▶ _AUFGABE_: Nenne alle Opern, die laut dem folgenden Artikel über Hofmannsthal nach Elektra gemeinsam mit R. Strauss folgten, jeweils mit der dort angegebenen Jahreszahl.

Hofmannsthal, Hofmannsthal, true
Hugo von
*
1874-02-011.2.1874
Wien,
†
1929-07-1515.7.1929 Wien.
Schriftsteller und Librettist.
1920 gemeinsam mit
M.
Reinhardt Gründer der
Salzburger
Festspiele. Der unter dem Pseud. Loris publizierende junge H.
galt als die überragende literarische Begabung des
Wiener Fin de siècle (
Moderne). Von Anfang an wiesen seine Werke hohe Sprachmusikalität,
ethische Sensibilität, außerordentliche historische Einfühlungskraft sowie ein
ausgeprägtes Reflexionsniveau zur Ontologie der Sprache auf. Im August 1902 erfolgte mit
dem so genannten „Chandos“-Brief der Ausbruch einer zumindest literarisch gestalteten
massiven Sprachkrise, die H.s Neigung zu nicht logisch-diskursiven
Sinnstiftungsstrategien wie Musik,
Tanz,
Pantomime, Ausstellung und
liturgischen Feiern in der Folge nachhaltig verstärkte. Im berühmten Essay
Die
ägyptische Helena (1928) stellte H. ex post die Notwendigkeit heraus, die
sein Werk seit jeher zur Form der
Oper als
Überwindung von Sprachkrisen tendieren ließ. Ab 1900 Aufnahme der Korrespondenz mit
R. Strauss, der 1906 mit
der Vertonung von H.s
Elektra (1903) begann (UA 1909). Gemeinsam mit R.
Strauss folgten als Opern
Der Rosenkavalier (1911),
Ariadne auf
Naxos (1912/16),
Die Frau ohne Schatten (1919),
Die ägyptische Helena (1928) und
Arabella, deren
UA 1933 H. nicht mehr erlebte. Die Pläne zur
Liebe der Danae wurden
schließlich von
J. Gregor zu
einem endgültigen Libretto verarbeitet, gemeinsam mit Harry Graf Kessler entwarf H. die
Handlung für das 1912 in Paris
uraufgeführte
Ballett
Josephs Legende.

▶ _DATENSÄTZE_:
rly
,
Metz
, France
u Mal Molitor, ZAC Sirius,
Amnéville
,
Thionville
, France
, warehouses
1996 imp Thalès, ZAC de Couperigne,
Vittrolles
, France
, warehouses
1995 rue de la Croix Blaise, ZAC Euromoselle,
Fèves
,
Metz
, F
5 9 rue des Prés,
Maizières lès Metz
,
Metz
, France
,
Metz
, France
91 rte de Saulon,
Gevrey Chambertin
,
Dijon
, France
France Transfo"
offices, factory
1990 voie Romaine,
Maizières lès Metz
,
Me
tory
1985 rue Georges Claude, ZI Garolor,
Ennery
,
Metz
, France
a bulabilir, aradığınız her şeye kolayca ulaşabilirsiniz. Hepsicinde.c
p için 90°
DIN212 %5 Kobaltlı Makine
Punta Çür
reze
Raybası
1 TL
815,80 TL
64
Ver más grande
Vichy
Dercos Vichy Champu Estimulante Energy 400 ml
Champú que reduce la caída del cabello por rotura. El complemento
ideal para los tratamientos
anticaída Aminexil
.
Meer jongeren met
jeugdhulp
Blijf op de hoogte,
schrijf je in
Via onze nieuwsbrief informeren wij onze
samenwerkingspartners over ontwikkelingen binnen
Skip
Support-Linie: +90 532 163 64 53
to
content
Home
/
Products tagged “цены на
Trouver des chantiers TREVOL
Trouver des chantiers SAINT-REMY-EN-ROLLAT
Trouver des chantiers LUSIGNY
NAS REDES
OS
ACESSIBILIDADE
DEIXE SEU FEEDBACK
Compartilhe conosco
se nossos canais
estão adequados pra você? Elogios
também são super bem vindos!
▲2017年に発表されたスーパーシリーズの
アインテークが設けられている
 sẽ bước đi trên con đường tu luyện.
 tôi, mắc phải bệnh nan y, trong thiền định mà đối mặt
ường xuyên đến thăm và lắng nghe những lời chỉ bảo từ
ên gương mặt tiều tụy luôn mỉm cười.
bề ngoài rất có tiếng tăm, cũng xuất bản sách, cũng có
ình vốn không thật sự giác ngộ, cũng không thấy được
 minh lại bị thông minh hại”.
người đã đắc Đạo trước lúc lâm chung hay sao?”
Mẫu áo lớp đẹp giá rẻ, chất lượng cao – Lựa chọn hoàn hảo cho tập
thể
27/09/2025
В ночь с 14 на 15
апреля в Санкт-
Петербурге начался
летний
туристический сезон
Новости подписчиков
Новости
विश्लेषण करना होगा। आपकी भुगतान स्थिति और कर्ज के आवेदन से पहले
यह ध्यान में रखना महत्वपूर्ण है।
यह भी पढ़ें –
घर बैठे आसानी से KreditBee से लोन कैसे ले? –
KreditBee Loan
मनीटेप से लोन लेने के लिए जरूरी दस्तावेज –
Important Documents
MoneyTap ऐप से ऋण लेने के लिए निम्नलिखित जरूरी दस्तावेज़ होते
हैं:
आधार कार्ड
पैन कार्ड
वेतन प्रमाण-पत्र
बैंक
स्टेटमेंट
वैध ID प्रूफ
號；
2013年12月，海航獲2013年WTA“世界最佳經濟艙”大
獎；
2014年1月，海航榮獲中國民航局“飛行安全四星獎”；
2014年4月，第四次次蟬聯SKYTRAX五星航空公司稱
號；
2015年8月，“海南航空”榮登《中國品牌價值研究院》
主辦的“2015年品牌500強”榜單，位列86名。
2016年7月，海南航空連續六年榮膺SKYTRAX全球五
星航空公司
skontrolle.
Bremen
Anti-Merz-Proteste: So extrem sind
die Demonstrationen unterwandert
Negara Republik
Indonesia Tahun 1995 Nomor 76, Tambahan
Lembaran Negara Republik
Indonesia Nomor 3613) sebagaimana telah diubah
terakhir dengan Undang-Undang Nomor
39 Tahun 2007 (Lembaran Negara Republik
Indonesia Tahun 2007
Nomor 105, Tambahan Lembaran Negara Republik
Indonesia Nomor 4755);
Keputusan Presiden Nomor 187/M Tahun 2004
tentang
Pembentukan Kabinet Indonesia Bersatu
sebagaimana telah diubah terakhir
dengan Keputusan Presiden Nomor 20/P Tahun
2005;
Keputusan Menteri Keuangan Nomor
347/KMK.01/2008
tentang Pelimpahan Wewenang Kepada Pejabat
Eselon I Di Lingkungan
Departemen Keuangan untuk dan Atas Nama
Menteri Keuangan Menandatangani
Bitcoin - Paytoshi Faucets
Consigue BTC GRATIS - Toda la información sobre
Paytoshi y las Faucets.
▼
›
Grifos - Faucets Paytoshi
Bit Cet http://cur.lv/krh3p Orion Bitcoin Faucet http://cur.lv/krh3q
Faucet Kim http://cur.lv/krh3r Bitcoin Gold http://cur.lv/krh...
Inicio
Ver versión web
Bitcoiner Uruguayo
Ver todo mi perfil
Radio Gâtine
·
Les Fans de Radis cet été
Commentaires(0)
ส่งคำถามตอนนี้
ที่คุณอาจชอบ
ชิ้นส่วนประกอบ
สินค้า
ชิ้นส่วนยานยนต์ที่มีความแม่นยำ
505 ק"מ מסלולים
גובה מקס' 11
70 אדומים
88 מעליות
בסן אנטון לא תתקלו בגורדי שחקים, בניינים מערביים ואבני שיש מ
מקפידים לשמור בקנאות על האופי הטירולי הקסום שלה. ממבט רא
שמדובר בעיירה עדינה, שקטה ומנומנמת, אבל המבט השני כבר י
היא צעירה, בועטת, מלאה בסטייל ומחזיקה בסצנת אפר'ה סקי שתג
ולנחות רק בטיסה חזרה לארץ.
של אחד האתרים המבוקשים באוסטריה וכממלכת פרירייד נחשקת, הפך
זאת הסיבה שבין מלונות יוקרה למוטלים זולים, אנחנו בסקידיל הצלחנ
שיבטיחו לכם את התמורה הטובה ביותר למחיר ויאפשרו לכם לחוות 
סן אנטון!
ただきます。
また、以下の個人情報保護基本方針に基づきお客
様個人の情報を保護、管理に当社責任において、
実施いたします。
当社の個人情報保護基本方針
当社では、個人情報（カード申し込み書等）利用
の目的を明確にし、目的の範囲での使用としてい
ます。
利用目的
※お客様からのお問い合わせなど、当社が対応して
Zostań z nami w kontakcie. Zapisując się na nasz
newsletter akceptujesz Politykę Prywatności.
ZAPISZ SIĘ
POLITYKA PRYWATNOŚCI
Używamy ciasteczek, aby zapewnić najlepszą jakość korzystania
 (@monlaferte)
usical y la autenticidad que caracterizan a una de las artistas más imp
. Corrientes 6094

▶ _LÖSUNG_:
- Der Rosenkavalier (1911)
- Ariadne auf Naxos (1912/16)
- Die Frau ohne Schatten (1919)
- Die ägyptische Helena (1928)
- Arabella (Uraufführung 1933)